_Aim of the exercise:_ Retype only the lines below from the one with "Recent Posts" to the one with "All financials are", inclusive, skipping every image.

[Records from a data source]
╭──

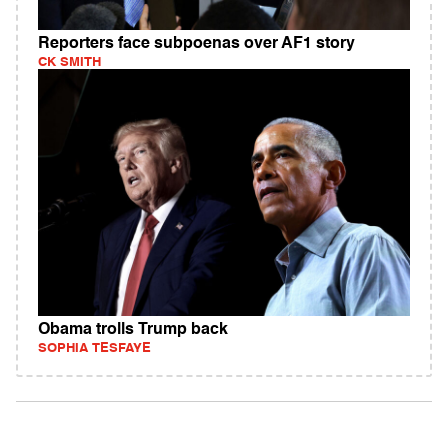
Reporters face subpoenas over AF1 story
CK SMITH
Obama trolls Trump back
SOPHIA TESFAYE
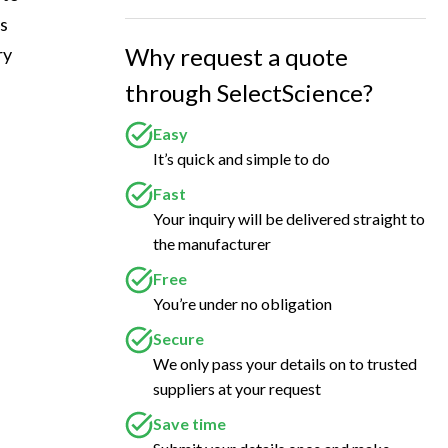
s 
Why request a quote
ry 
through SelectScience?
Easy
It’s quick and simple to do
Fast
Your inquiry will be delivered straight to
the manufacturer
Free
You’re under no obligation
Secure
We only pass your details on to trusted
suppliers at your request
Save time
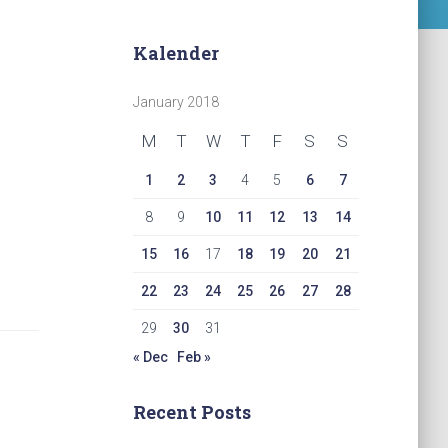
Kalender
January 2018
M
T
W
T
F
S
S
1
2
3
4
5
6
7
8
9
10
11
12
13
14
15
16
17
18
19
20
21
22
23
24
25
26
27
28
29
30
31
« Dec
Feb »
Recent Posts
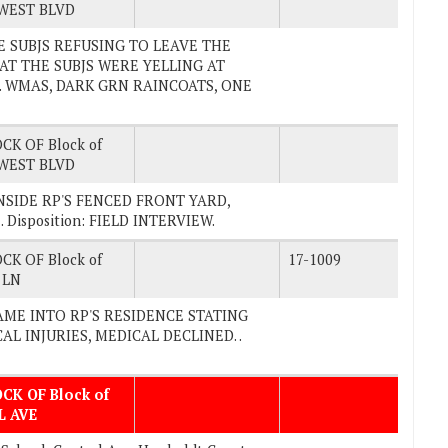
WEST BLVD
ALE SUBJS REFUSING TO LEAVE THE
AT THE SUBJS WERE YELLING AT
 WMAS, DARK GRN RAINCOATS, ONE
CK OF Block of
WEST BLVD
E INSIDE RP'S FENCED FRONT YARD,
 Disposition: FIELD INTERVIEW.
CK OF Block of
17-1009
 LN
J CAME INTO RP'S RESIDENCE STATING
L INJURIES, MEDICAL DECLINED. .
OCK OF Block of
L AVE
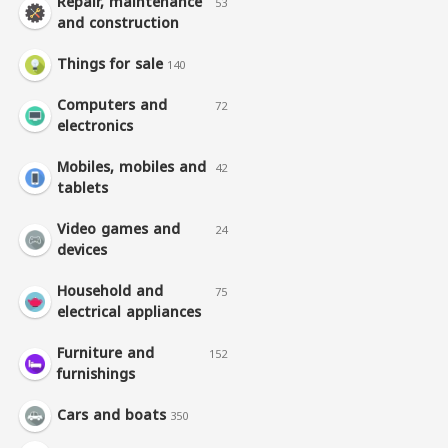
Repair, maintenance
53
and construction
Things for sale
140
Computers and
72
electronics
Mobiles, mobiles and
42
tablets
Video games and
24
devices
Household and
75
electrical appliances
Furniture and
152
furnishings
Cars and boats
350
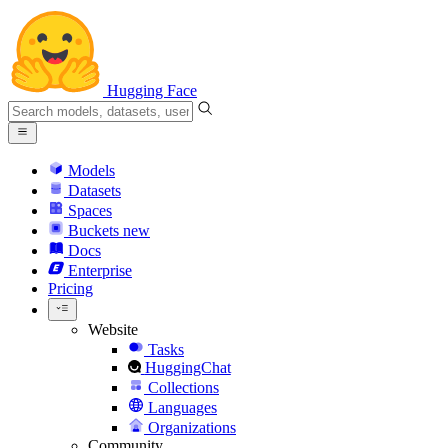
Hugging Face
Models
Datasets
Spaces
Buckets
new
Docs
Enterprise
Pricing
Website
Tasks
HuggingChat
Collections
Languages
Organizations
Community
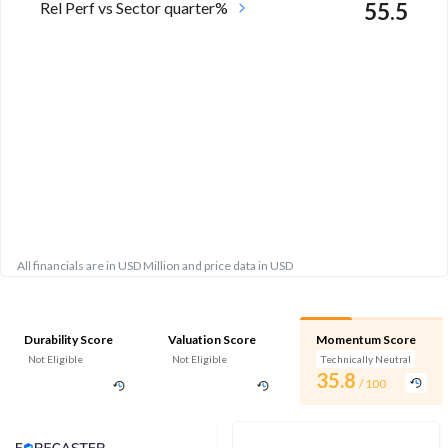
Rel Perf vs Sector quarter%
55.5
All financials are in USD Million and price data in USD
Durability Score
Valuation Score
Momentum Score
Not Eligible
Not Eligible
Technically Neutral
35.8
/ 100
Analyst Price Target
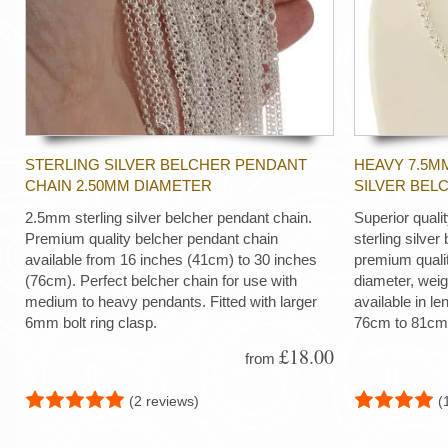
STERLING SILVER BELCHER PENDANT
HEAVY 7.5M
CHAIN 2.50MM DIAMETER
SILVER BEL
2.5mm sterling silver belcher pendant chain.
Superior quali
Premium quality belcher pendant chain
sterling silver
available from 16 inches (41cm) to 30 inches
premium quali
(76cm). Perfect belcher chain for use with
diameter, wei
medium to heavy pendants. Fitted with larger
available in le
6mm bolt ring clasp.
76cm to 81cm
£18.00
from
(2 reviews)
(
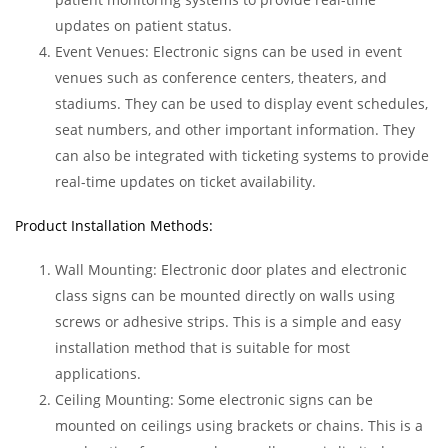
updates on patient status.
Event Venues: Electronic signs can be used in event
venues such as conference centers, theaters, and
stadiums. They can be used to display event schedules,
seat numbers, and other important information. They
can also be integrated with ticketing systems to provide
real-time updates on ticket availability.
Product Installation Methods:
Wall Mounting: Electronic door plates and electronic
class signs can be mounted directly on walls using
screws or adhesive strips. This is a simple and easy
installation method that is suitable for most
applications.
Ceiling Mounting: Some electronic signs can be
mounted on ceilings using brackets or chains. This is a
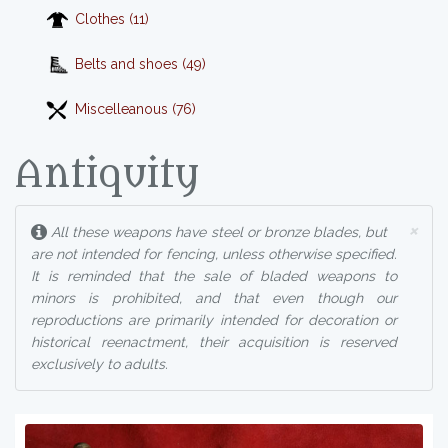
Clothes (11)
Belts and shoes (49)
Miscelleanous (76)
Antiquity
×
All these weapons have steel or bronze blades, but
are not intended for fencing, unless otherwise specified.
It is reminded that the sale of bladed weapons to
minors is prohibited, and that even though our
reproductions are primarily intended for decoration or
historical reenactment, their acquisition is reserved
exclusively to adults.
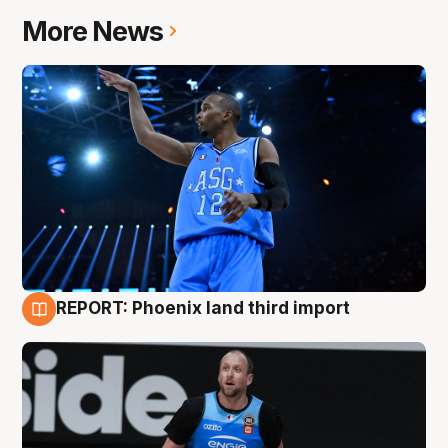
More News
REPORT: Phoenix land third import
9 Aug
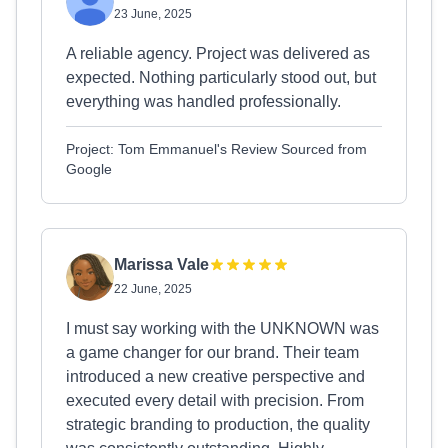
23 June, 2025
A reliable agency. Project was delivered as
expected. Nothing particularly stood out, but
everything was handled professionally.
Project: Tom Emmanuel's Review Sourced from
Google
Marissa Vale
22 June, 2025
I must say working with the UNKNOWN was
a game changer for our brand. Their team
introduced a new creative perspective and
executed every detail with precision. From
strategic branding to production, the quality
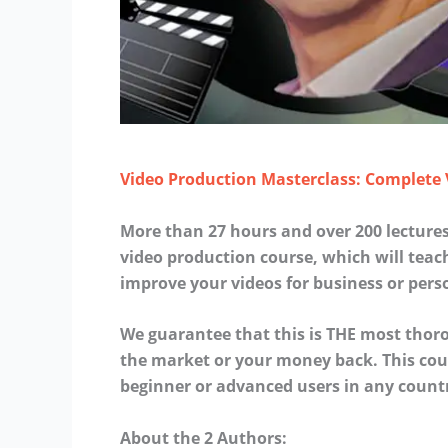
Video Production Masterclass: Complete
More than 27 hours and over 200 lectur
video production course, which will tea
improve your videos for business or pers
We guarantee that this is THE most tho
the market or your money back. This cour
beginner or advanced users in any count
About the 2 Authors:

╰──

_Solution to this task:_
Recent Posts
WEST BLVD
ALE SUBJS REFUSING TO LEAVE THE
AT THE SUBJS WERE YELLING AT
 WMAS, DARK GRN RAINCOATS, ONE
CK OF Block of
WEST BLVD
E INSIDE RP'S FENCED FRONT YARD,
 Disposition: FIELD INTERVIEW.
CK OF Block of
17-1009
 LN
J CAME INTO RP'S RESIDENCE STATING
L INJURIES, MEDICAL DECLINED. .
OCK OF Block of
L AVE
Repair, maintenance
53
and construction
Things for sale
140
Computers and
72
electronics
Mobiles, mobiles and
42
tablets
Video games and
24
devices
Household and
75
electrical appliances
Furniture and
152
furnishings
Cars and boats
350
Hugging Face
Models
Datasets
Spaces
Buckets
new
Docs
Enterprise
Pricing
Website
Tasks
HuggingChat
Collections
Languages
Organizations
Community
Rel Perf vs Sector quarter%
55.5
All financials are in USD Million and price data in USD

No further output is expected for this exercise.